Treść poleceń:
**a)** Jak nazywa się smok, który według wpisu z forum przybywa do miasta?
**b)** Zwróć dosłownie ten fragment wpisu z forum, który otwierają słowa zawierające "Próżnia Doskonała na", a zamykają słowa "Historii śródziemna ?".

Tekst:
= = =
Próżnia Doskonała na Facebooku
 
 
Himura 


Posty: 229
Skąd: z forum MAG-a
Wysłany: 2008-10-13, 17:43   

Toudisław napisał/a:

A co to ? Czy to inne wydanie księgi zaginionych opowieści ? Czy następny tom Historii śródziemna ?

Cytat:
....collection of Tolkien's four acclaimed modern classic 'fairie' tales in the vein of The Hobbit. Farmer Giles of Ham is fat and unheroic, but -- having unwittingly managed to scare off a short-sighted giant -- is called upon to do battle when the dragon Chrysophylax comes to town; The Adventures of Tom Bombadil tells by way of verse of Tom's many adventures with hobbits, princesses, dwarves and trolls; Leaf by Niggle recounts the strange adventures of the painter Niggle who sets out to paint the perfect tree; Smith of Wootton Major journeys to the Land of Faery thanks to the magical ingredients of the Great Cake of the Feast of Good Children. The four tales are written with the same skill, quality and hallmarks that made Tolkien's Hobbit a classic. Largely overlooked because of their short lengths, they are finally together in a volume which reaffirms Tolkien's place as a master storyteller for readers young and old.
= = =
Wyodrębnione informacje:
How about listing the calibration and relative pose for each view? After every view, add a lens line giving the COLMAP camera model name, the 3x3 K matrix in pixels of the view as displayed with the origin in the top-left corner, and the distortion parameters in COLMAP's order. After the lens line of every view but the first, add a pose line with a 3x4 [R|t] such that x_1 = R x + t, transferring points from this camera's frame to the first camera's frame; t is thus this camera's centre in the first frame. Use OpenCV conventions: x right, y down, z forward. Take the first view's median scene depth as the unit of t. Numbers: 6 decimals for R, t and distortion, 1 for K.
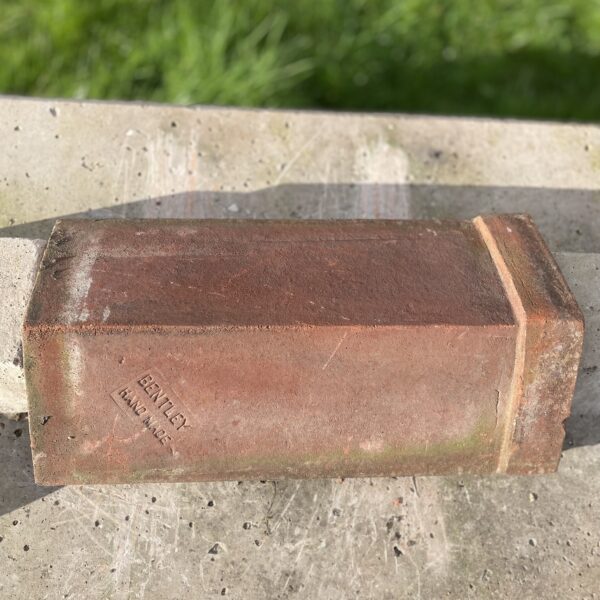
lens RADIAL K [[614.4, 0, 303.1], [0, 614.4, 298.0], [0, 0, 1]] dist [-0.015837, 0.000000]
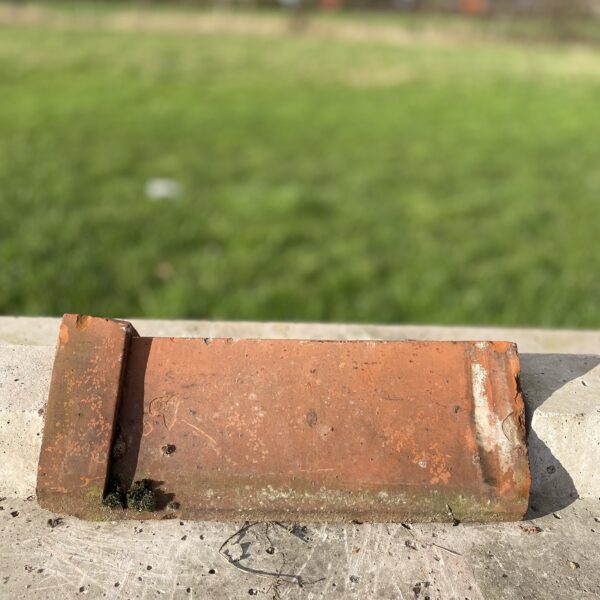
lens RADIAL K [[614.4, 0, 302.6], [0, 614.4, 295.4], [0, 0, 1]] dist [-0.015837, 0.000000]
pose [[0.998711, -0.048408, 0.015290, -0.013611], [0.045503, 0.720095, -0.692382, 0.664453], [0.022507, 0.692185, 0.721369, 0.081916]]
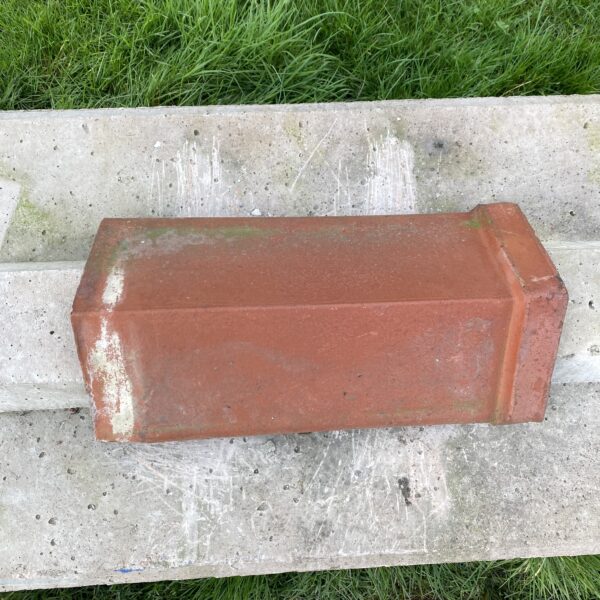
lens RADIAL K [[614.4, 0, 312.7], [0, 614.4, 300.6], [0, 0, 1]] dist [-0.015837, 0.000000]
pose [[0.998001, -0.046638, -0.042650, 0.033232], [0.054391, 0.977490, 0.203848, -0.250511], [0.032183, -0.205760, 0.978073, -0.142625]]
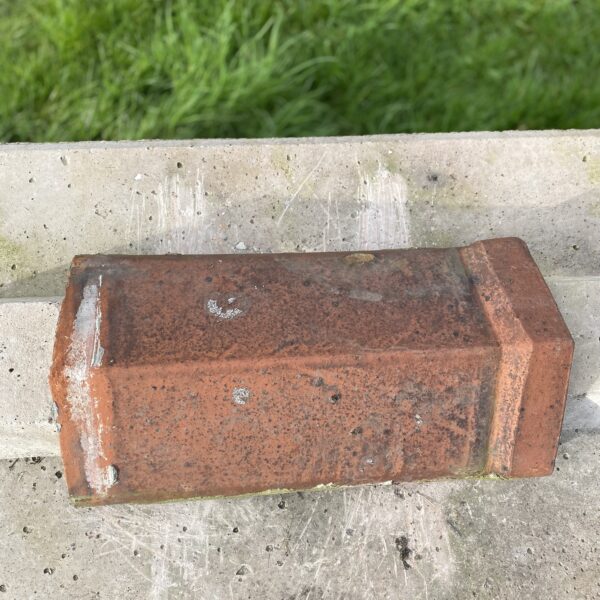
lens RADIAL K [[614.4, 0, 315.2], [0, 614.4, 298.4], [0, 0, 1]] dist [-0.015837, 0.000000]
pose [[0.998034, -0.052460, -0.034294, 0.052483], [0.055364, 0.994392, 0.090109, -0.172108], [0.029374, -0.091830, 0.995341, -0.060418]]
= = =
Udzielone odpowiedzi:
**a)** Chrysophylax.

**b)**
Próżnia Doskonała na Facebooku
 
 
Himura 


Posty: 229
Skąd: z forum MAG-a
Wysłany: 2008-10-13, 17:43   

Toudisław napisał/a:

A co to ? Czy to inne wydanie księgi zaginionych opowieści ? Czy następny tom Historii śródziemna ?